Latest revision as of 09:51, 11 May 2024

Problem

Leap Day, February $29$, $2004$, occurred on a Sunday. On what day of the week will Leap Day, February $29$, $2020$, occur?

$\textbf{(A) } \textrm{Tuesday} \qquad \textbf{(B) } \textrm{Wednesday} \qquad \textbf{(C) } \textrm{Thursday} \qquad \textbf{(D) } \textrm{Friday} \qquad \textbf{(E) } \textrm{Saturday}$

Solution

There are $365$ days in a year, plus $1$ extra day if there is a Leap Day, which occurs on years that are multiples of $4$ (with a few exceptions that don't affect this problem).

Therefore, the number of days between Leap Day $2004$ and Leap Day $2020$ is:

$16 \cdot 365 + 4 \cdot 1 = 5844$

Since the days of the week repeat every $7$ days and $5844 \equiv -1 \bmod{7}$, the day of the week Leap Day $2020$ occurs is the day of the week the day before Leap Day $2004$ occurs, which is $\boxed{\textbf{(E) }\textrm{Saturday}}$.
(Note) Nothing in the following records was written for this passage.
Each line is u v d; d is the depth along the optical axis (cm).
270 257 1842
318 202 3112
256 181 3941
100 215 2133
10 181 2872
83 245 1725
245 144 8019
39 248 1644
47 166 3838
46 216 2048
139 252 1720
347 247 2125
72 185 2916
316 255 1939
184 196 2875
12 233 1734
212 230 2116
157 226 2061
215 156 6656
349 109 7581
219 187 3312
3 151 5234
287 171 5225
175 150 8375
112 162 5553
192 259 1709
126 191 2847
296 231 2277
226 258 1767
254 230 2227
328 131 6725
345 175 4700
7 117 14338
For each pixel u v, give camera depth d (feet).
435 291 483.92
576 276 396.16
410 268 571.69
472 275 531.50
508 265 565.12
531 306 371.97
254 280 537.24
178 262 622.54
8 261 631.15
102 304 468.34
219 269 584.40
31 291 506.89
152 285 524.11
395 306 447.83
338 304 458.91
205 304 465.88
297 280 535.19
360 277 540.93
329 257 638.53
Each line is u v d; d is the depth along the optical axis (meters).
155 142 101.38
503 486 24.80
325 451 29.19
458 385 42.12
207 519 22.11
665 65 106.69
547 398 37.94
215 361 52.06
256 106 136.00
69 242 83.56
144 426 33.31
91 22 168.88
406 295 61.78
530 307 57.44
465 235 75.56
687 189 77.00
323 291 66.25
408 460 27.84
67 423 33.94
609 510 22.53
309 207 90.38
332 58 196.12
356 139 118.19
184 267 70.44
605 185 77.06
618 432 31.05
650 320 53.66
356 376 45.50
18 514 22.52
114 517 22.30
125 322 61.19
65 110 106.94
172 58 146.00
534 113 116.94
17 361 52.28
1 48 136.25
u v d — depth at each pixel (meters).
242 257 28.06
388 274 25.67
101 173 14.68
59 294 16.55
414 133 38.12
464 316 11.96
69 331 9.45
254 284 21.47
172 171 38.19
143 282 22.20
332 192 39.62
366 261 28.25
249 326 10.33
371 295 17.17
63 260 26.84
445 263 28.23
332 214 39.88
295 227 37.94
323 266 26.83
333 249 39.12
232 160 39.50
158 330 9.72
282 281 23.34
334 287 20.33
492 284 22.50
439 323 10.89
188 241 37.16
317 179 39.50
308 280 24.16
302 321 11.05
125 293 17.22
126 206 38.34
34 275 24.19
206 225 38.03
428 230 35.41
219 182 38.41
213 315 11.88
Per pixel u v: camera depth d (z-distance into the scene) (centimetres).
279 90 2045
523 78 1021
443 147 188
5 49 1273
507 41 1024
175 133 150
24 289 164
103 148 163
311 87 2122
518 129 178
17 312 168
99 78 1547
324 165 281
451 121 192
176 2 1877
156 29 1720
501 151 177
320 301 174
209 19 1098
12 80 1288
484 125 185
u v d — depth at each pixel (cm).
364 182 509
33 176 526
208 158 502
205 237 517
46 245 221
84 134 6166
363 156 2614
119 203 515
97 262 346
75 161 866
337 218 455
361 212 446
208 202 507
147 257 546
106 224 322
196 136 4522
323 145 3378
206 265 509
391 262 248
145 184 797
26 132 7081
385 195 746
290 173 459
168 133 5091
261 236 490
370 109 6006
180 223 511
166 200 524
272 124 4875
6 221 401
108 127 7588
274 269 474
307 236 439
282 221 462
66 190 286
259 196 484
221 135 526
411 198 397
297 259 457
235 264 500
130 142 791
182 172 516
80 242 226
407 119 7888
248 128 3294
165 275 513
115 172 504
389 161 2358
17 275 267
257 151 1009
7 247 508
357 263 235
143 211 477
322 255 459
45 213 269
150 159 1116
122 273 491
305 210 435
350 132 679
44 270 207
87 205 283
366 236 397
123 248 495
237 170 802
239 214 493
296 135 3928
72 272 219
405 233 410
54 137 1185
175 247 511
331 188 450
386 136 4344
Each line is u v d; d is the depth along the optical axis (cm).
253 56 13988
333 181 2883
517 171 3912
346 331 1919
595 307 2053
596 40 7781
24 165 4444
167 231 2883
Solution 2 (Feasible Shortcuts)

Since every non-leap year there is one day extra after the $52$ weeks, we can deduce that if we were to travel forward $x$ amount of non-leap years, then the answer would be "Sunday + $x$" days.

However, we also have leap-years in our pool of years traveled forward, and for every leap-year that passes, we have two extra days after the 52 weeks. So we would travel "Sunday + $2x$" days.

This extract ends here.